» Trecho selecionado

______________________________

O cancelamento atingiu a nossa intimidade. Descarta-se o outro, após ter sido usado. Fica-se junto até gostar, até preencher a carência, depois joga-se fora.

Não há a paciência mínima para o remorso, para o arrependimento. Não se sofre mais com a ruptura. Cadê a fossa, cadê a canção brega no escuro da sala, cadê a dor de cotovelo, cadê o luto?

Não existe nem o propósito de se manter uma amizade, ainda que seja difícil.

Cancelar uma vida é desumano, é se desligar simplesmente.

A utilidade vem substituindo a ressignificação.

Onde estão o respeito e a honestidade do passado em comum?

Não se telefona para suportar a resposta, para enfrentar a resposta.

Cancela-se alguém como se não fosse nada, como se não representasse mais nada. Silenciosamente. Sem anestesia.

______________________________

» Registros

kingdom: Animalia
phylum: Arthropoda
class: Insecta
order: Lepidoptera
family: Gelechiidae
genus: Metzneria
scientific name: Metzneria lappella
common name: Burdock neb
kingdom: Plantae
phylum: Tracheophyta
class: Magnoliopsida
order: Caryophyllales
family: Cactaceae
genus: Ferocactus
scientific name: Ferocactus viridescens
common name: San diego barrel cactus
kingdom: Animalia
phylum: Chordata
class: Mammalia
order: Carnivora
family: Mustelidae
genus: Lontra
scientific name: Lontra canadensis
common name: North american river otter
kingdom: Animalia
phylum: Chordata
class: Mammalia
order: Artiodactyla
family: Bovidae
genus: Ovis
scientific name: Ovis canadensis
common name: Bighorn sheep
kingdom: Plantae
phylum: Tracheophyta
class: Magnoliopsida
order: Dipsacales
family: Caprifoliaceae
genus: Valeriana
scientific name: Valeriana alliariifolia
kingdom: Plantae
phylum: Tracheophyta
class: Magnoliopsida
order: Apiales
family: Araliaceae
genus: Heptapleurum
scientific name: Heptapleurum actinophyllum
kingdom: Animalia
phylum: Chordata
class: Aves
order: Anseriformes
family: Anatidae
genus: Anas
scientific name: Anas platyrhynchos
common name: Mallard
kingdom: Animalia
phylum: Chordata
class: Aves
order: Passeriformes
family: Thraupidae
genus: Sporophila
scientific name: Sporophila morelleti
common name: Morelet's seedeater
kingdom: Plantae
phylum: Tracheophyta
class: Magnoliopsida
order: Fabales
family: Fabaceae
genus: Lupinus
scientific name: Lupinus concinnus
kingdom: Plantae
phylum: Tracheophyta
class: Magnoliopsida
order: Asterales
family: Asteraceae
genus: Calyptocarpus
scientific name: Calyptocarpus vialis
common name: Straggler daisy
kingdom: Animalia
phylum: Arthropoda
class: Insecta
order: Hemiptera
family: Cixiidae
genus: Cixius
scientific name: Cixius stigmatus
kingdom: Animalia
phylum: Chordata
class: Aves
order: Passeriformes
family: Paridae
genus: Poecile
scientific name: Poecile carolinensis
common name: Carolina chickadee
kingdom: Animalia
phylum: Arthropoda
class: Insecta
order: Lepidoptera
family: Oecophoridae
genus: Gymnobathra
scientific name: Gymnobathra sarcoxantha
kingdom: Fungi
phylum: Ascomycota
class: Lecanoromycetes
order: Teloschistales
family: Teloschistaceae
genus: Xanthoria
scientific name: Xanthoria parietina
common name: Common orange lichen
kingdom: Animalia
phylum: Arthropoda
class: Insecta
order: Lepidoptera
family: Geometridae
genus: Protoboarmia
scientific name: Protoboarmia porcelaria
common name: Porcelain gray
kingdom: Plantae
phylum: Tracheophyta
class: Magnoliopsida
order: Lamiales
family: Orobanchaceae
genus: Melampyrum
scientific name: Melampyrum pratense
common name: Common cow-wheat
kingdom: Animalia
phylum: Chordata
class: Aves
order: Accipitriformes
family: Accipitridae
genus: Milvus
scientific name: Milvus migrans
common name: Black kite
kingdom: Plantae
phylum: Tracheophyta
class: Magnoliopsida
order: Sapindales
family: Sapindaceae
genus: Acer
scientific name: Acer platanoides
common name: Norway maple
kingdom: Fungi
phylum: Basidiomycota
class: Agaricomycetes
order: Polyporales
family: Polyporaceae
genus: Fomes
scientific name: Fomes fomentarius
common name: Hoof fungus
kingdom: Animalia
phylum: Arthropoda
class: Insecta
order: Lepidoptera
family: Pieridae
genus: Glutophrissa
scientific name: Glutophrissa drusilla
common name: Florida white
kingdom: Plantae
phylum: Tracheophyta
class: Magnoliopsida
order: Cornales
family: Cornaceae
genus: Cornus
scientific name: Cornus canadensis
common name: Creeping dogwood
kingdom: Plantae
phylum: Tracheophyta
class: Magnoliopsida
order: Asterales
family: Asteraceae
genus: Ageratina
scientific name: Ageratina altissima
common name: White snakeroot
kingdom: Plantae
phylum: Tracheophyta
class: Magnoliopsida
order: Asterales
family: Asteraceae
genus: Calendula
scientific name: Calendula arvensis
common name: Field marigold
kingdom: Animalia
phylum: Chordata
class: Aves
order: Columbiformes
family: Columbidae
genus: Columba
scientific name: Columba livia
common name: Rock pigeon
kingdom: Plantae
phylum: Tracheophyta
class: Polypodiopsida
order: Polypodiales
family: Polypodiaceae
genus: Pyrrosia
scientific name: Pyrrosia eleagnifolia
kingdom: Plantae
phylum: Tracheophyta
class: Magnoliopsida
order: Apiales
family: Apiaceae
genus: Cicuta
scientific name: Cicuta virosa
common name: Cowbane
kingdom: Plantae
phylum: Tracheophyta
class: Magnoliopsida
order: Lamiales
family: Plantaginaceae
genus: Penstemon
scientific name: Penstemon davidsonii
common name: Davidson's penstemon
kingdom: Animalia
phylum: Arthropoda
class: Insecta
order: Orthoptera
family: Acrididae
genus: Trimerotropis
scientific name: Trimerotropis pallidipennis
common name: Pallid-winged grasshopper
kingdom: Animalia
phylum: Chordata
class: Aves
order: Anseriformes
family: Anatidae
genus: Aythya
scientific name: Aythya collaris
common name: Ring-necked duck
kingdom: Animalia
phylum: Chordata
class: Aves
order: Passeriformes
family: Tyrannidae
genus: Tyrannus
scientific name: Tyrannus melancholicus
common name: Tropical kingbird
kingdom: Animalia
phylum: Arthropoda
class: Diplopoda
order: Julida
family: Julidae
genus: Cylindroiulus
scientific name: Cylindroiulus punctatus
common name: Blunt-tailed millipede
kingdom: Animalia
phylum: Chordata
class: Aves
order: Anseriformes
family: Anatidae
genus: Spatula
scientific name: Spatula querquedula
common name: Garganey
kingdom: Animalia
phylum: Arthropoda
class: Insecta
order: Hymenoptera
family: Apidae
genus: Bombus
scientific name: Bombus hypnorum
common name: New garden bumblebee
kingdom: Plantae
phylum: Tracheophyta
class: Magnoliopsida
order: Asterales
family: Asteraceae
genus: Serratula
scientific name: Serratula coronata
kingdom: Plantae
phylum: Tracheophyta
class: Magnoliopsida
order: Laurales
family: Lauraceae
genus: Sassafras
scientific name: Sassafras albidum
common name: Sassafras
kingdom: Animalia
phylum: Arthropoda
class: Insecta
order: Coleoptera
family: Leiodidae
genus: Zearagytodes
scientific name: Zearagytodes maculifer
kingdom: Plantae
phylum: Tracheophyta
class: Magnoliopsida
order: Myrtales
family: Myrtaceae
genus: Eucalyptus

______________________________

Segundo o trecho selecionado, o que vem substituindo a ressignificação?

» Resposta
A utilidade vem substituindo a ressignificação.